■ **Exercise**: In the stretch from the line containing "magazine featuring" through the line containing "AVAILABLE AT", update the text by changing "photo's" to "photos" and keeping everything else the same. Give only those lines, without the pictures.

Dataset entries
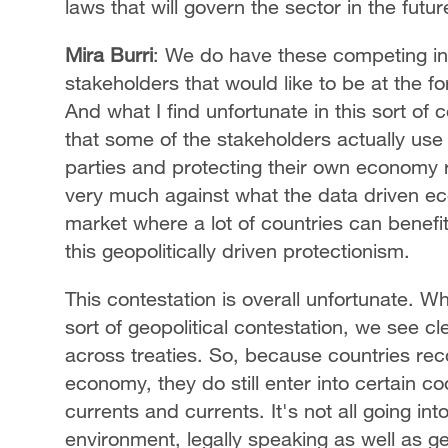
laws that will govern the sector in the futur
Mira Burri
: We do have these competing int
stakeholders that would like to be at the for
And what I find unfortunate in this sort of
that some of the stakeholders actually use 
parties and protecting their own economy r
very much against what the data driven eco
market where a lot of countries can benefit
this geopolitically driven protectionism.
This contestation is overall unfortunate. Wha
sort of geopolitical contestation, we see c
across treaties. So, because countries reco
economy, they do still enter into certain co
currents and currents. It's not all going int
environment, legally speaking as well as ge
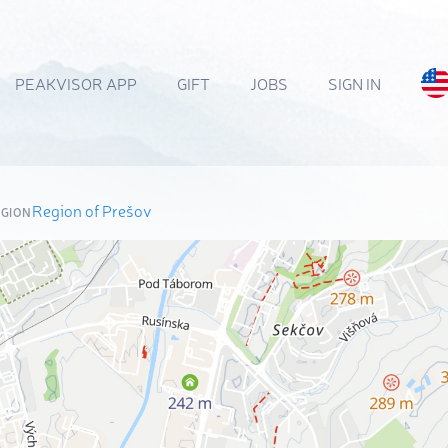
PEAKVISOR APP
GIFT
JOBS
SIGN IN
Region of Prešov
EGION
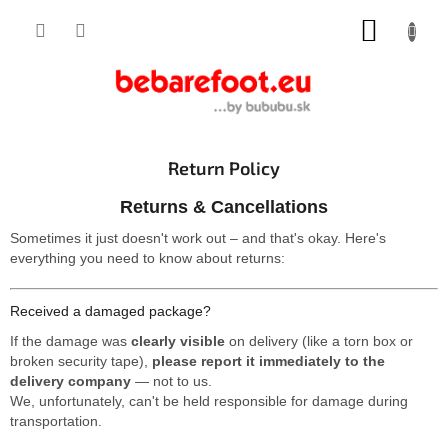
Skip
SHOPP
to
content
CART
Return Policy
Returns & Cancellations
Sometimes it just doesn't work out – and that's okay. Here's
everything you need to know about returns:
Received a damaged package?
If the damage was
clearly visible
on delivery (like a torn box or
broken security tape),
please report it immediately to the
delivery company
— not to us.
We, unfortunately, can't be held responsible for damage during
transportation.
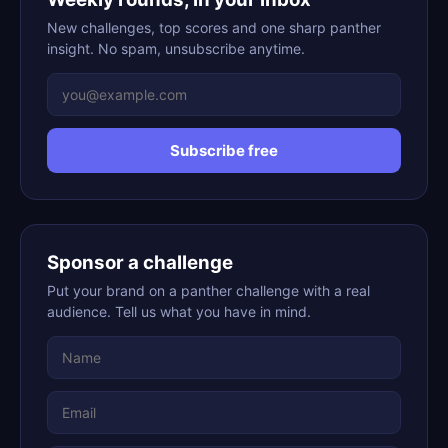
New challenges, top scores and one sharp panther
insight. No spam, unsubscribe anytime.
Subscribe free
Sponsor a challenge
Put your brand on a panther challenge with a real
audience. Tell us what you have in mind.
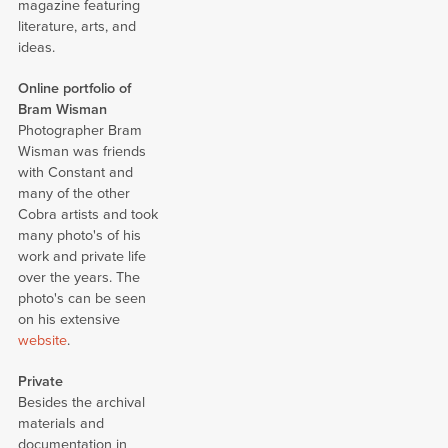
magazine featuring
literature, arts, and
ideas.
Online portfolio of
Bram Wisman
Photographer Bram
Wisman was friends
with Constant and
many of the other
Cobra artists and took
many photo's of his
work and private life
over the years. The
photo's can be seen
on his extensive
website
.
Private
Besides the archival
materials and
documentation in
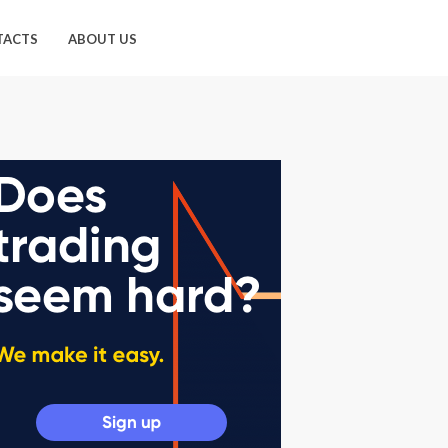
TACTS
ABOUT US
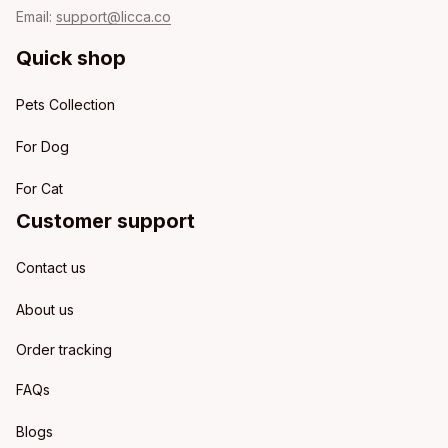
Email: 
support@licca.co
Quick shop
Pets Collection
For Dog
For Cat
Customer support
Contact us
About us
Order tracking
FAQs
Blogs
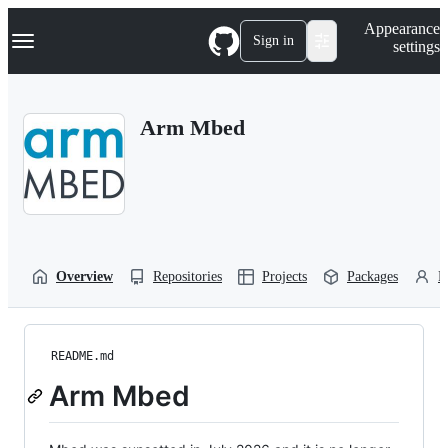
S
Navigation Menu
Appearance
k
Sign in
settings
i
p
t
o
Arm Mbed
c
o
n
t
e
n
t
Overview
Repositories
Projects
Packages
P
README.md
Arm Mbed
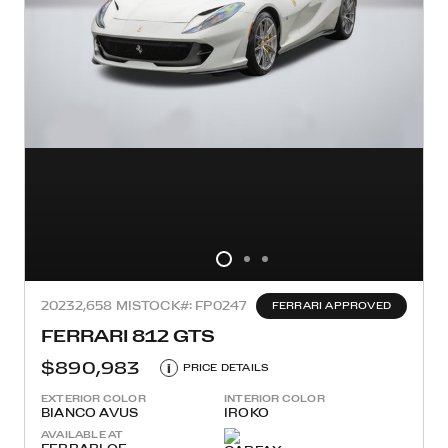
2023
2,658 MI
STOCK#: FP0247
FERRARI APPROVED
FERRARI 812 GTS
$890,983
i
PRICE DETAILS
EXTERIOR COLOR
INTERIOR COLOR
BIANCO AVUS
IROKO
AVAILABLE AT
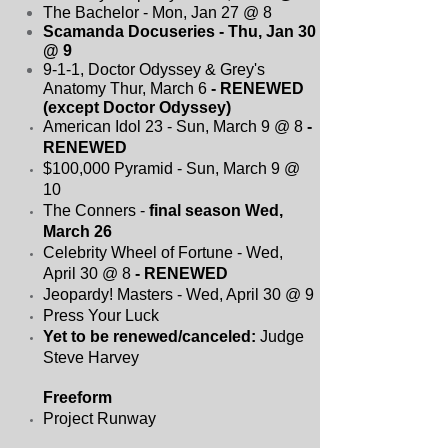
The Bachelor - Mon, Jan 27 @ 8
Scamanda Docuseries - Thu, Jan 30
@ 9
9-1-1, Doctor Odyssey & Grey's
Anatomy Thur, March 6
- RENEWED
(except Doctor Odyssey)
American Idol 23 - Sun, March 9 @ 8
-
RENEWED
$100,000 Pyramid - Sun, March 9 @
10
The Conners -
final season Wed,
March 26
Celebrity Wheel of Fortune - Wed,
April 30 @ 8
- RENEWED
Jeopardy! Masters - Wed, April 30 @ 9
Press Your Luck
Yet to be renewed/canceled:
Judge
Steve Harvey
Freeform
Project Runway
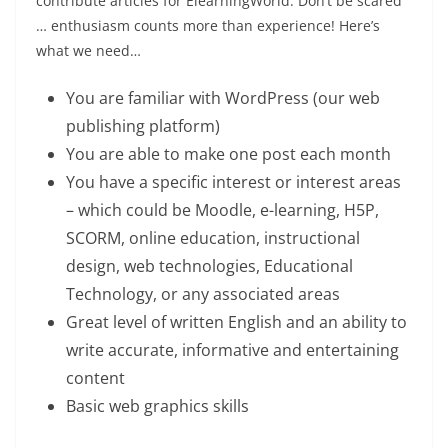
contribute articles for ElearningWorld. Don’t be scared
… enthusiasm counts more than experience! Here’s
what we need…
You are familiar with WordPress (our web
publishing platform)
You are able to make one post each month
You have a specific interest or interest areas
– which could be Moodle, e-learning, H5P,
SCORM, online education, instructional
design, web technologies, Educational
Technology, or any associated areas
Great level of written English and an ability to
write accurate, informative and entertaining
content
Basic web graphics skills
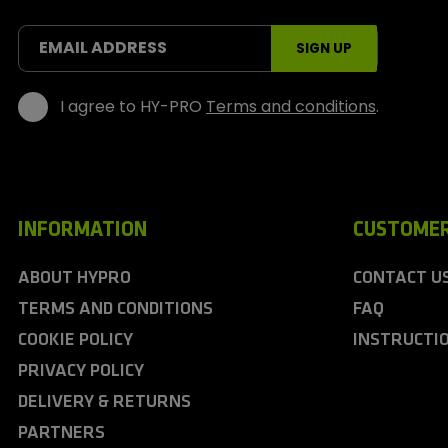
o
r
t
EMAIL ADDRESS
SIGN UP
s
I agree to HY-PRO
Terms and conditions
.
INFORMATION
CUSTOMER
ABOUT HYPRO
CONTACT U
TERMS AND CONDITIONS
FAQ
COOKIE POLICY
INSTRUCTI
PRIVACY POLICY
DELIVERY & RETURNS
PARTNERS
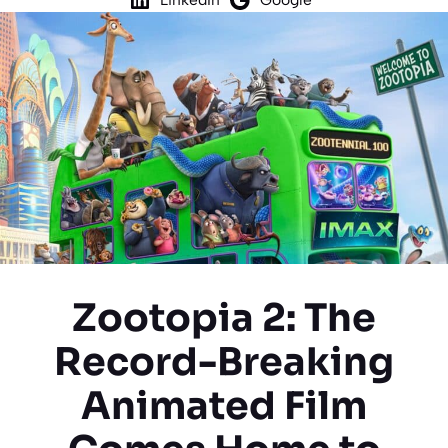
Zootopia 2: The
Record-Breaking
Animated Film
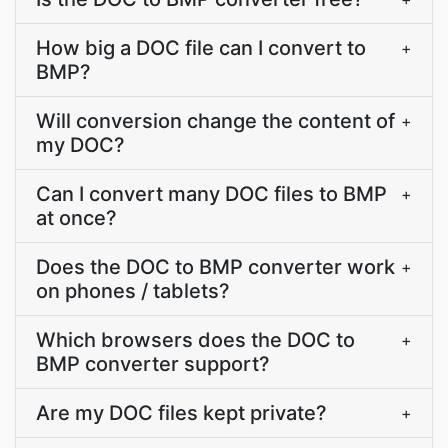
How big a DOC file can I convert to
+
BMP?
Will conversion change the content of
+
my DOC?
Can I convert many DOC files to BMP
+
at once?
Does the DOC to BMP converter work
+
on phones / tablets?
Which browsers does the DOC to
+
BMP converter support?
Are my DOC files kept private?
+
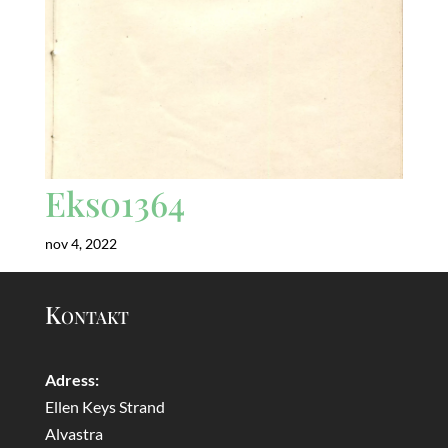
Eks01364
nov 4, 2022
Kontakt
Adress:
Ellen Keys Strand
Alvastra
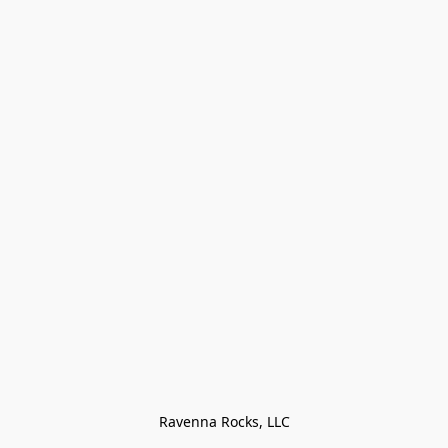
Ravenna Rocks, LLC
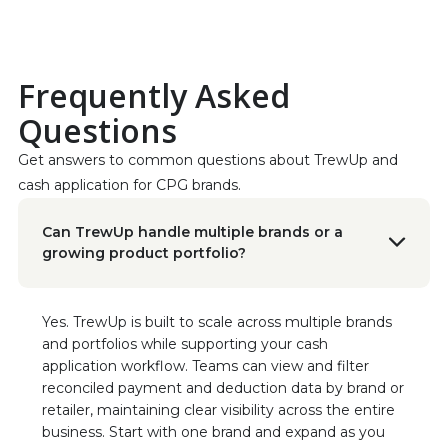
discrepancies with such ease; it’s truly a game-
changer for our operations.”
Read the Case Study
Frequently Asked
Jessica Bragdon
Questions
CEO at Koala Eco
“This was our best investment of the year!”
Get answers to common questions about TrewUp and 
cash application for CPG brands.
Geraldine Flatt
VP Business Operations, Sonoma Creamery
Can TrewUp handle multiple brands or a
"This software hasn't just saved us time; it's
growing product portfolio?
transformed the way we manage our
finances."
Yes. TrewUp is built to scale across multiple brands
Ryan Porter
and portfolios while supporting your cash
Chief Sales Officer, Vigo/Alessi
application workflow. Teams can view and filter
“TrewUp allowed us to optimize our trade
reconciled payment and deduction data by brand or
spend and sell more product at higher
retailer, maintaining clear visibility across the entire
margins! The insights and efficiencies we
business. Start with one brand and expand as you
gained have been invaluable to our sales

■ **Result**:
magazine featuring
literature, arts, and
ideas.
Online portfolio of
Bram Wisman
Photographer Bram
Wisman was friends
with Constant and
many of the other
Cobra artists and took
many photos of his
work and private life
over the years. The
photos can be seen
on his extensive
website
.
Private
Besides the archival
materials and
documentation in
TACTS
ABOUT US
Email: 
support@licca.co
Quick shop
Pets Collection
For Dog
For Cat
Customer support
Contact us
About us
Order tracking
FAQs
Blogs
S
Navigation Menu
Appearance
k
Sign in
settings
i
p
t
o
Arm Mbed
c
o
n
t
e
n
t
Overview
Repositories
Projects
Packages
P
README.md
Arm Mbed
2023
2,658 MI
STOCK#: FP0247
FERRARI APPROVED
FERRARI 812 GTS
$890,983
i
PRICE DETAILS
EXTERIOR COLOR
INTERIOR COLOR
BIANCO AVUS
IROKO
AVAILABLE AT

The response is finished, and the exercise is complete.